§ **Data shown**

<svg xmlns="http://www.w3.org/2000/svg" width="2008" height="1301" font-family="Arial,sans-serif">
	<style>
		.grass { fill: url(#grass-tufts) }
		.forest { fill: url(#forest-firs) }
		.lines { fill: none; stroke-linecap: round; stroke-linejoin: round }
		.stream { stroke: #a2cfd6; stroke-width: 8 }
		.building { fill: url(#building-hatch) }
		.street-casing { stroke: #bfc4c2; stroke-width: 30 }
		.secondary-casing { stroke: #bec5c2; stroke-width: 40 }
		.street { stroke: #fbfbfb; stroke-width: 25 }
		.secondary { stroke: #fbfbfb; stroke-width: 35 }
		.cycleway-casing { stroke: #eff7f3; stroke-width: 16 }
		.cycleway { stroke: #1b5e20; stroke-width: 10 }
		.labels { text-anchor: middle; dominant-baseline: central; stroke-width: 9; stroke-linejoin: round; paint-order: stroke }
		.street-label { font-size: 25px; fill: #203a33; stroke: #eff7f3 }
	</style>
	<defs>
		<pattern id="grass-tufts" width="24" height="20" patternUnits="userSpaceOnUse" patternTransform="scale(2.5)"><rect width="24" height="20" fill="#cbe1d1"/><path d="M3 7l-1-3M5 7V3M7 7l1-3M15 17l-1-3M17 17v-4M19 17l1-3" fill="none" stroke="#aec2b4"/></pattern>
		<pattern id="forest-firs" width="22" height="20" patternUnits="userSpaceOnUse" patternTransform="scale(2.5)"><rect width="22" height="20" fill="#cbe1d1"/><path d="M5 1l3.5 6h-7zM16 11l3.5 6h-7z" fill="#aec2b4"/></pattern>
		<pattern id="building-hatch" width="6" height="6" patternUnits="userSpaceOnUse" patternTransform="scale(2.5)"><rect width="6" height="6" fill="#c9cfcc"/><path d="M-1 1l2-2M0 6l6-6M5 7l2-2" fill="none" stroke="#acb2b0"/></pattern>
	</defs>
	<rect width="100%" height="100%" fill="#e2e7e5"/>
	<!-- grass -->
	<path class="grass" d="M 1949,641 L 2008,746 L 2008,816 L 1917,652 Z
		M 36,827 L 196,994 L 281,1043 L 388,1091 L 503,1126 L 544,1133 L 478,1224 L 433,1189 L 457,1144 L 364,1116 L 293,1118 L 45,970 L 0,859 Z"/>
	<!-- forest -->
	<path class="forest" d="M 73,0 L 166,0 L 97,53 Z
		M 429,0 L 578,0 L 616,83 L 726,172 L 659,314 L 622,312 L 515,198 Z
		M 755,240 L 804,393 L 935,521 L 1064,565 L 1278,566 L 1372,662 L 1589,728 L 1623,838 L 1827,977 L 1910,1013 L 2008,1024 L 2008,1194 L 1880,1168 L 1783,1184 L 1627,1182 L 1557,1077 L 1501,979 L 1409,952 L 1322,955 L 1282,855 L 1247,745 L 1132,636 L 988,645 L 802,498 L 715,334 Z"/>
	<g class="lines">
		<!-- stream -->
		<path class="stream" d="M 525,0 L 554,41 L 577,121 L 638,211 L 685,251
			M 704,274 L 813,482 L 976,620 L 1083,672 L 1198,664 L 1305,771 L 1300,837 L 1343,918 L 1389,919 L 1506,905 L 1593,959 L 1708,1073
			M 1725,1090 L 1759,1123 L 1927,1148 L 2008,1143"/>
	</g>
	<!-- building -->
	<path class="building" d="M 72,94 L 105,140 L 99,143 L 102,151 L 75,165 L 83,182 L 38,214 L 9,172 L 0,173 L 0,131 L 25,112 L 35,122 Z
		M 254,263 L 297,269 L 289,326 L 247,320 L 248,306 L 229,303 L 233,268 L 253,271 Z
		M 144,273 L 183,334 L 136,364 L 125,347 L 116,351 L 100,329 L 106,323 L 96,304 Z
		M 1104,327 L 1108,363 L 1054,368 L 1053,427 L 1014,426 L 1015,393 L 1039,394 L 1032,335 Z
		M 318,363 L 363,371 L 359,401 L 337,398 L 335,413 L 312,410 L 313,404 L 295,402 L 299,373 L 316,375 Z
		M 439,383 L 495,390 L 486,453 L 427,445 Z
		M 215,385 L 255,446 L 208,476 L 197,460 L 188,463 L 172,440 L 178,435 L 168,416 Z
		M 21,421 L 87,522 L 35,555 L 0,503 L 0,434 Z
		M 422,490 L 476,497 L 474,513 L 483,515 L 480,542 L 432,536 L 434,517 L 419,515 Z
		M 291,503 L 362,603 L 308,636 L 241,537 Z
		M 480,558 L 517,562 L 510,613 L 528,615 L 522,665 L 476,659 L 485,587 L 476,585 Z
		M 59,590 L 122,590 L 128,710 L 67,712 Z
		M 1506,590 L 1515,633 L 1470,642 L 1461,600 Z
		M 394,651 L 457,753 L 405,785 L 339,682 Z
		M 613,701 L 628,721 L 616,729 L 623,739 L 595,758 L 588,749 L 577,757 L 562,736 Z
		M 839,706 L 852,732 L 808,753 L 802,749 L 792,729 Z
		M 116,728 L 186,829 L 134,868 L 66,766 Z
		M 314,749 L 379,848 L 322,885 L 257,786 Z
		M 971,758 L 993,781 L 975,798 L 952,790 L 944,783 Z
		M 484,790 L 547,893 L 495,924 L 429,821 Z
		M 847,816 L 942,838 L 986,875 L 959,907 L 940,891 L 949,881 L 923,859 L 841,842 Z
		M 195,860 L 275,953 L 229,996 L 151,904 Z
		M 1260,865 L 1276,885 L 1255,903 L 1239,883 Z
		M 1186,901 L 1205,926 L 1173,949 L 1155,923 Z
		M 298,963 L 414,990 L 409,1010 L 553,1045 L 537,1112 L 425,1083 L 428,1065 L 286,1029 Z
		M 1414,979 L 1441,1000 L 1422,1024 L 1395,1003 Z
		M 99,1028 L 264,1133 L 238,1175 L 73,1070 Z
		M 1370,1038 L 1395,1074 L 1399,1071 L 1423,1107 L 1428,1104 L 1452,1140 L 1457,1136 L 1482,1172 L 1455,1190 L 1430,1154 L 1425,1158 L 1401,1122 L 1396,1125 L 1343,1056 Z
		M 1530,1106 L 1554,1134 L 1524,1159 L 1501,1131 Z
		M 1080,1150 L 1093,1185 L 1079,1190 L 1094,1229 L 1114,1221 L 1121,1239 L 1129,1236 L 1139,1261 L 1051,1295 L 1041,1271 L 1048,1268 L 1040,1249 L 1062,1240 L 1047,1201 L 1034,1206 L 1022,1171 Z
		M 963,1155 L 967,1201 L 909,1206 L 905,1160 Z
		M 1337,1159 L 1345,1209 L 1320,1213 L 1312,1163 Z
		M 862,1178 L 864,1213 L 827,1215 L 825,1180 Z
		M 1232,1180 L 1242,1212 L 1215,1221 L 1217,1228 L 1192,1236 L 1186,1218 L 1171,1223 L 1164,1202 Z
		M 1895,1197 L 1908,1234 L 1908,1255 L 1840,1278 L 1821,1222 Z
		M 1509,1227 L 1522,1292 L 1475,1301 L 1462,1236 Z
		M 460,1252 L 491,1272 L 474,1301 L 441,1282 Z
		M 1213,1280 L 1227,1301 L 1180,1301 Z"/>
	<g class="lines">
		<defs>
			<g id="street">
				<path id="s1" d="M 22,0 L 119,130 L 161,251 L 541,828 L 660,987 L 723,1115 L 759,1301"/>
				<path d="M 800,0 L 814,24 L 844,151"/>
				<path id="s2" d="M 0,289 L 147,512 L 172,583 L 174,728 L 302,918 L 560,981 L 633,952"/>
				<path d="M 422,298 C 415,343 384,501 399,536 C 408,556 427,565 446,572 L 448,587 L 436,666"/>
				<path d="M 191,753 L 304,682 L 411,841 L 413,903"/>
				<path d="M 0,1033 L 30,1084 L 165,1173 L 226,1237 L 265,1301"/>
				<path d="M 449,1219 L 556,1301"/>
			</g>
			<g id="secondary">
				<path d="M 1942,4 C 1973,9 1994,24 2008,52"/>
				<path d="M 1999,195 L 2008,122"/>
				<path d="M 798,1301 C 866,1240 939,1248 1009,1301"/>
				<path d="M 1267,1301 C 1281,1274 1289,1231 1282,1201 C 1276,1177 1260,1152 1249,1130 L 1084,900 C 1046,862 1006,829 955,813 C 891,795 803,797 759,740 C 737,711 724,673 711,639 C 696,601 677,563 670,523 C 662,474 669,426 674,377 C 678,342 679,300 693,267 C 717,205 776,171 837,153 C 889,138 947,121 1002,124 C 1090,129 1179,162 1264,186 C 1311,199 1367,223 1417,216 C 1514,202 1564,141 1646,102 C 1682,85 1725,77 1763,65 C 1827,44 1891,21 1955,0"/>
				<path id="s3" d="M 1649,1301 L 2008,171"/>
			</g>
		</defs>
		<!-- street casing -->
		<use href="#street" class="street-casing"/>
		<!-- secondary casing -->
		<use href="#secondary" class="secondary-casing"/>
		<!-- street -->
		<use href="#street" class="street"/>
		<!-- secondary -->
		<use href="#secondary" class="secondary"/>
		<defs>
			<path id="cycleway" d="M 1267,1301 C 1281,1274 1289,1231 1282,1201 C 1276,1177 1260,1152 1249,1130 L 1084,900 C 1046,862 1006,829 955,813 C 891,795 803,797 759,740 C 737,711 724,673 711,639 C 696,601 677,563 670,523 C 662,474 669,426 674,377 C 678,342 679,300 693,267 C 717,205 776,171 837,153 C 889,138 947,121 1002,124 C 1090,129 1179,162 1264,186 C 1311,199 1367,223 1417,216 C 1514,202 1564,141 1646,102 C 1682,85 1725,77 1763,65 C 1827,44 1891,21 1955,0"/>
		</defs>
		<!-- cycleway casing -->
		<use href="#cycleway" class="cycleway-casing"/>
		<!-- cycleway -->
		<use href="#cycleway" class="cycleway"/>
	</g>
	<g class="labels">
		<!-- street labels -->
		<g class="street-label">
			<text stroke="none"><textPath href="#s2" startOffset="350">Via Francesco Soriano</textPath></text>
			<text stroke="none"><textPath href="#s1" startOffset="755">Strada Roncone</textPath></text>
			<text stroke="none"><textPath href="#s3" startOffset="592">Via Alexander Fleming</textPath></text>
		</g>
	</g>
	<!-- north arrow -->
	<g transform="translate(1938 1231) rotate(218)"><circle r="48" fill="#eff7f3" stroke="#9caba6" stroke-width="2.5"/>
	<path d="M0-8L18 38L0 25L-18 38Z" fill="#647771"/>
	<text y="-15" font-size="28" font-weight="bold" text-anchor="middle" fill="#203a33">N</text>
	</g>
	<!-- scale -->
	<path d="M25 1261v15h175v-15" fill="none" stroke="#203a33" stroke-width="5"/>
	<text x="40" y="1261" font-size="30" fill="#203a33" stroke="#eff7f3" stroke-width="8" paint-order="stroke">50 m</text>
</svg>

§ **What to work on**
In the listing above, find the line containing "#bec5c2; stroke-width: 40" and the line containing "25,112 L 35,122 Z", then retype both and every line between them exactly, with nothing else.

§ **Answer for the task**
		.secondary-casing { stroke: #bec5c2; stroke-width: 40 }
		.street { stroke: #fbfbfb; stroke-width: 25 }
		.secondary { stroke: #fbfbfb; stroke-width: 35 }
		.cycleway-casing { stroke: #eff7f3; stroke-width: 16 }
		.cycleway { stroke: #1b5e20; stroke-width: 10 }
		.labels { text-anchor: middle; dominant-baseline: central; stroke-width: 9; stroke-linejoin: round; paint-order: stroke }
		.street-label { font-size: 25px; fill: #203a33; stroke: #eff7f3 }
	</style>
	<defs>
		<pattern id="grass-tufts" width="24" height="20" patternUnits="userSpaceOnUse" patternTransform="scale(2.5)"><rect width="24" height="20" fill="#cbe1d1"/><path d="M3 7l-1-3M5 7V3M7 7l1-3M15 17l-1-3M17 17v-4M19 17l1-3" fill="none" stroke="#aec2b4"/></pattern>
		<pattern id="forest-firs" width="22" height="20" patternUnits="userSpaceOnUse" patternTransform="scale(2.5)"><rect width="22" height="20" fill="#cbe1d1"/><path d="M5 1l3.5 6h-7zM16 11l3.5 6h-7z" fill="#aec2b4"/></pattern>
		<pattern id="building-hatch" width="6" height="6" patternUnits="userSpaceOnUse" patternTransform="scale(2.5)"><rect width="6" height="6" fill="#c9cfcc"/><path d="M-1 1l2-2M0 6l6-6M5 7l2-2" fill="none" stroke="#acb2b0"/></pattern>
	</defs>
	<rect width="100%" height="100%" fill="#e2e7e5"/>
	<!-- grass -->
	<path class="grass" d="M 1949,641 L 2008,746 L 2008,816 L 1917,652 Z
		M 36,827 L 196,994 L 281,1043 L 388,1091 L 503,1126 L 544,1133 L 478,1224 L 433,1189 L 457,1144 L 364,1116 L 293,1118 L 45,970 L 0,859 Z"/>
	<!-- forest -->
	<path class="forest" d="M 73,0 L 166,0 L 97,53 Z
		M 429,0 L 578,0 L 616,83 L 726,172 L 659,314 L 622,312 L 515,198 Z
		M 755,240 L 804,393 L 935,521 L 1064,565 L 1278,566 L 1372,662 L 1589,728 L 1623,838 L 1827,977 L 1910,1013 L 2008,1024 L 2008,1194 L 1880,1168 L 1783,1184 L 1627,1182 L 1557,1077 L 1501,979 L 1409,952 L 1322,955 L 1282,855 L 1247,745 L 1132,636 L 988,645 L 802,498 L 715,334 Z"/>
	<g class="lines">
		<!-- stream -->
		<path class="stream" d="M 525,0 L 554,41 L 577,121 L 638,211 L 685,251
			M 704,274 L 813,482 L 976,620 L 1083,672 L 1198,664 L 1305,771 L 1300,837 L 1343,918 L 1389,919 L 1506,905 L 1593,959 L 1708,1073
			M 1725,1090 L 1759,1123 L 1927,1148 L 2008,1143"/>
	</g>
	<!-- building -->
	<path class="building" d="M 72,94 L 105,140 L 99,143 L 102,151 L 75,165 L 83,182 L 38,214 L 9,172 L 0,173 L 0,131 L 25,112 L 35,122 Z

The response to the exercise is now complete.